Who gets to "own" whatever is put into the ground?
I mean, if we give (say) £500 million to BT or Fujitsu, so they will put in some cables, do we (as in The Taxpayer) get to charge BT/Fujitsu for their use? Does this mean some of the comms infrastructure going back into Government hands?
Or are we just giving money to a private concern so it can charge us for the money we we gave it?
It should hardly come as a surprise, since the current government seem intent to remove ringfencing from everything (presumably with the intention that when the budget is cut, they can point the finger of blame at LAs / schools / privatised services rather than themselves).

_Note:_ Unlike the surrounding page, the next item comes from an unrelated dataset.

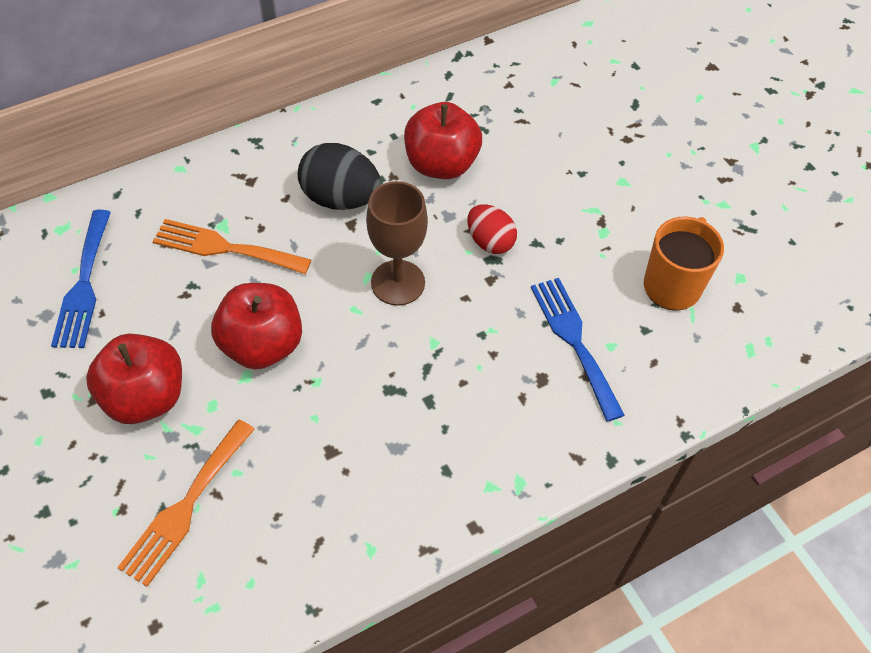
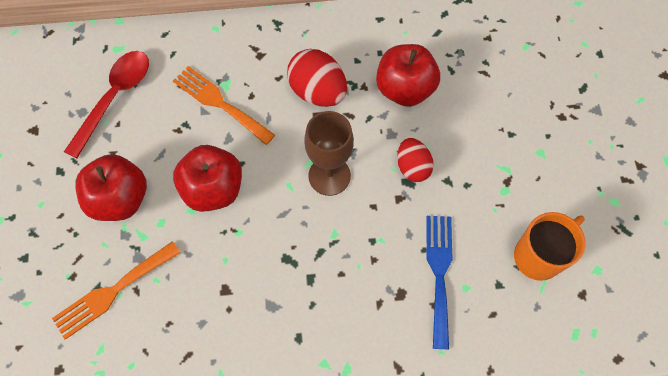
camera: 25 degrees right, 10 degrees up
blue fork [51,210,111,348] -> red spoon [64,51,149,159]
black egg [298,143,381,210] -> red egg [287,49,347,107]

FTTC may work for urban areas (cities / towns / village centres) but more far-flung properties are going to need something other than variations on a theme of ADSL. Some form of nationwide wireless access would be useful - for a start it would enable social care assessments to be completed electronically, from the client's home, directly onto the local authority's social care database rather than on paper (as has been traditional) or offline tools (which mean the assessment is lost if the laptop / tablet is lost / stolen between the client's home and the office).
the London subsidy
This must be yet another part of that London subsidy I hear people whinging about. Well since I appear to be paying to wire up Mr Reeve's country estate so all the family can enjoy HD porn how about they shut it for just a little bit.
Anyway no doubt Mr Reeve will still decide he only wishes to spend £7.20 a month so his packets will now wizz ever so quickly down various bits of expensively installed shiny optical fibre before crashing into the same contented mess of 'bandwidth management' processors and oversubscribed backhaul links.